Aos 14 de Julho de 1959 realizava o primeiro recital na Europa, a convite do insigne compositor Fernando Lopes-Graça (1906-1994). A récita se deu na Academia dos Amadores de Música em Lisboa. Por lá passaram músicos notáveis e alguns dos ilustres escritores e poetas portugueses. Entre os presentes ao recital, Dr. João Couto (1892-1968), Diretor do Museu de Arte Antiga (Janelas Verdes), o grande pianista Sequeira Costa (1929-2019) e sua futura esposa, a também ótima pianista Tânia Achot (1937-2022), o escritor e crítico musical João de Freitas Branco (1922-1989), que escreveria em “O Século” impressões a respeito da apresentação. Ficaria indelével no meu de profundis aquela noite significativa para o jovem intérprete.

Meu último recital na Europa só poderia ser em Lisboa, desta vez no Museu Nacional da Música, dirigido por Edward Ayres de Abreu, músico respeitado e incentivador das qualitativas publicações de partituras e textos sobre músicos portugueses.

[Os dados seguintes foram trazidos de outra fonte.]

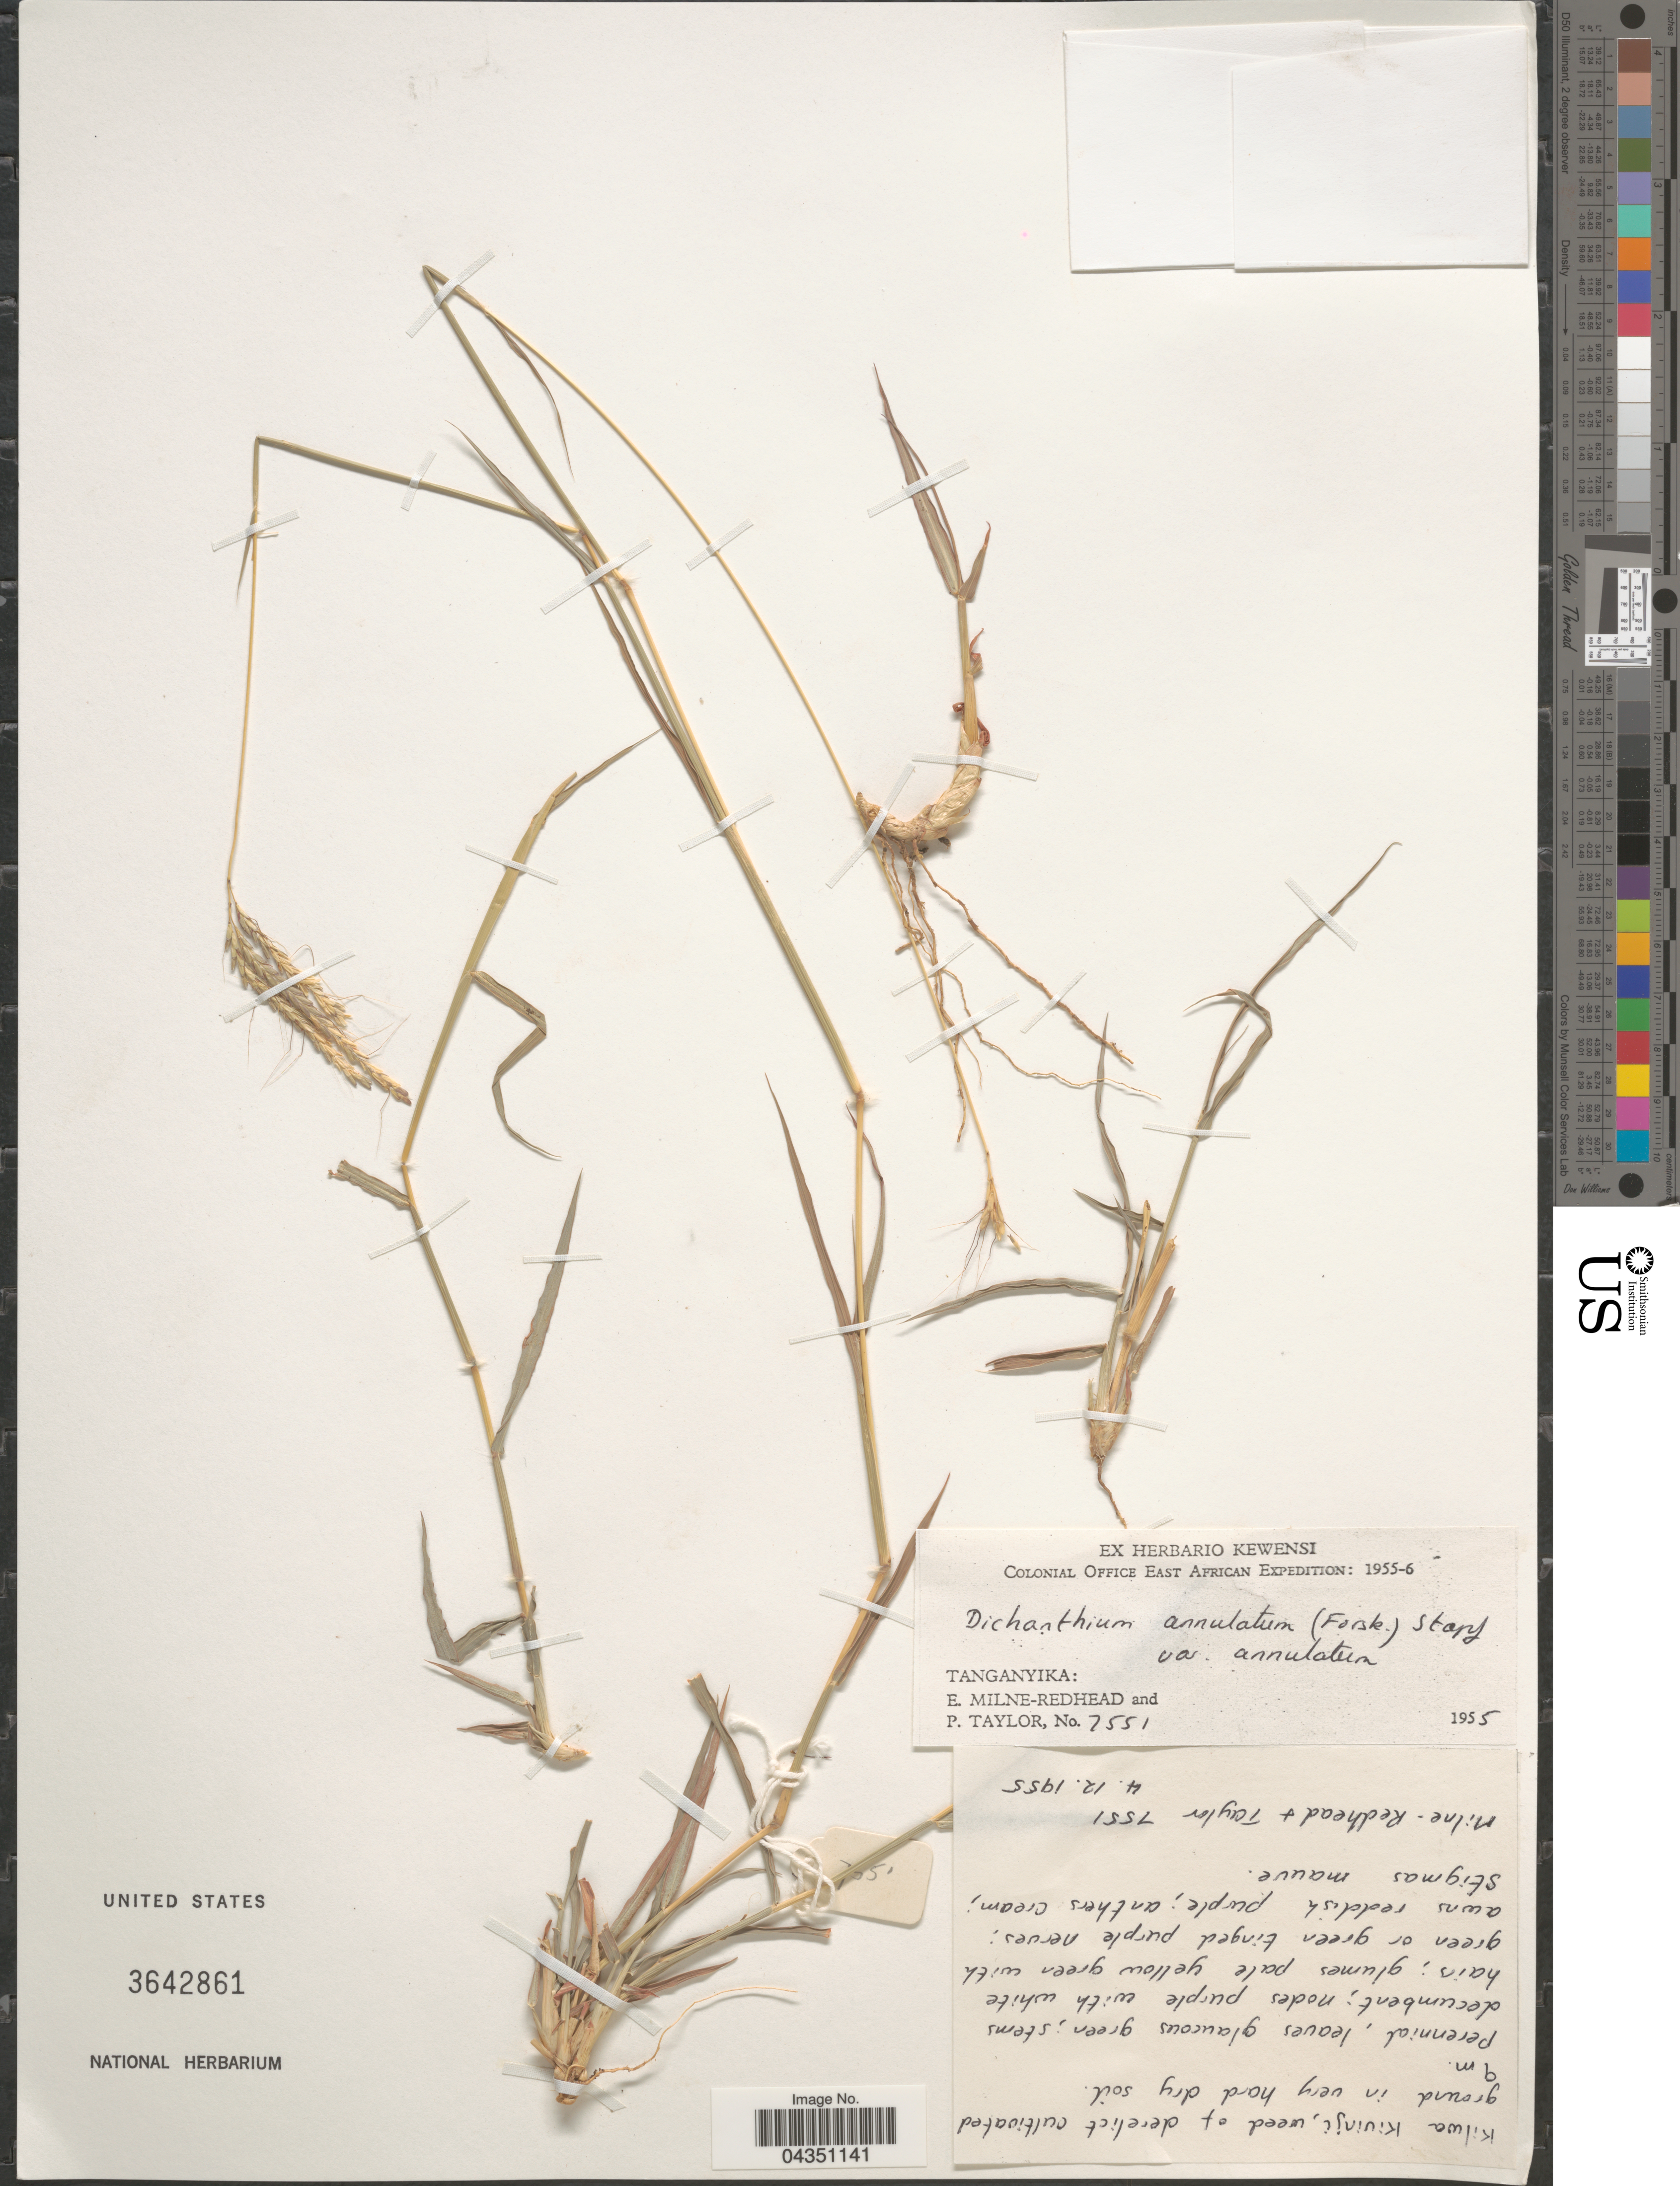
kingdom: Plantae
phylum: Tracheophyta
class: Liliopsida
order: Poales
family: Poaceae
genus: Dichanthium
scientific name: Dichanthium annulatum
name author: (Forssk.) Stapf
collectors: E. W. Milne-Redhead & P. Taylor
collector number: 7551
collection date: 1955-12-04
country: Tanzania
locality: Kilwa Kivinji.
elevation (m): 9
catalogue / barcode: US 3642861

No dia anterior ao recital, que se daria em 30 de Maio, dei entrevista para o consagrado programa Antena 2 da RDP, tão bem conduzido por Paulo Guerra. No longo diálogo, perguntas argutas do competente jornalista me fizeram recordar as mais de 50 visitas a Portugal para recitais, palestras e alguns júris acadêmicos. Antena 2 tem um grande alcance e, sempre após outras tantas entrevistas com Guerra ao longo dos anos, ao me apresentar em diversas cidades havia melómanos que tinham ouvido os diálogos a versar sobre música e outros temas.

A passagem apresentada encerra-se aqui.